Drew enjoys working with CLO’s, CIO’s, CTO’s and technology owners at businesses of all sizes in every phase of their legal needs. He assists them on the front end, drafting and negotiating software licenses, Internet service provider agreements, data privacy/breach policies and procedures, and employment/services agreements as well as the indemnity and insurance coverage related to those agreements. He advises clients on the GDPR and state-specific regulations, penetration testing and security audits.

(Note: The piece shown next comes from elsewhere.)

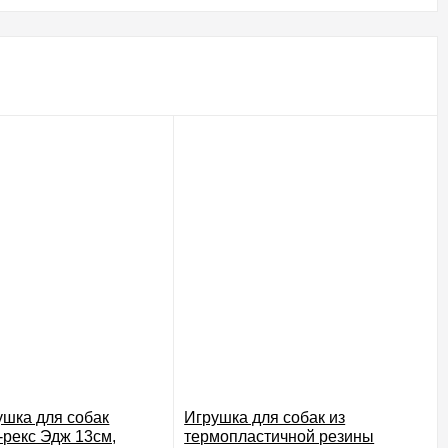
ушка для собак
Игрушка для собак из
-рекс Эдж 13см,
термопластичной резины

He also has years of experience handling matters when things go wrong, including data breaches, privacy issues and other technology or software problems.

A founding member of the Sedona Conference Group 11 (Privacy/Data Security), Drew is frequently asked to speak and write on legal and ethical issues arising from technology, including unfair and deceptive trade practices, data breach, privacy, data governance, and technology contract drafting. He is chair of the firm’s multi-disciplinary Data Governance Group as well as the past chair of the Orange County Bar Association’s Intellectual Property, Business Law and Technology Committees.

Outside the technology arena, Drew has substantial expertise in both contracts and commercial litigation. In addition, he has experience assisting clients with government contracting. Drew began his legal career as a judicial clerk to Senior United States District Judge John H. Moore II, in Jacksonville, Florida, and then practiced with an AmLaw top 10 firm in Manhattan. After a stint as an assistant county attorney responsible for day-to-day legal advice and litigating civil issues for the county, Drew returned to Lowndes. Drew is admitted to practice in Florida, New York and the District of Columbia.

Born in Florida, Drew roots for his adopted football team—the FSU Seminoles (because neither Rollins nor George Washington has a football team). He is a proud father of two sons who play basketball and soccer, make great grades and generally keep him on his toes.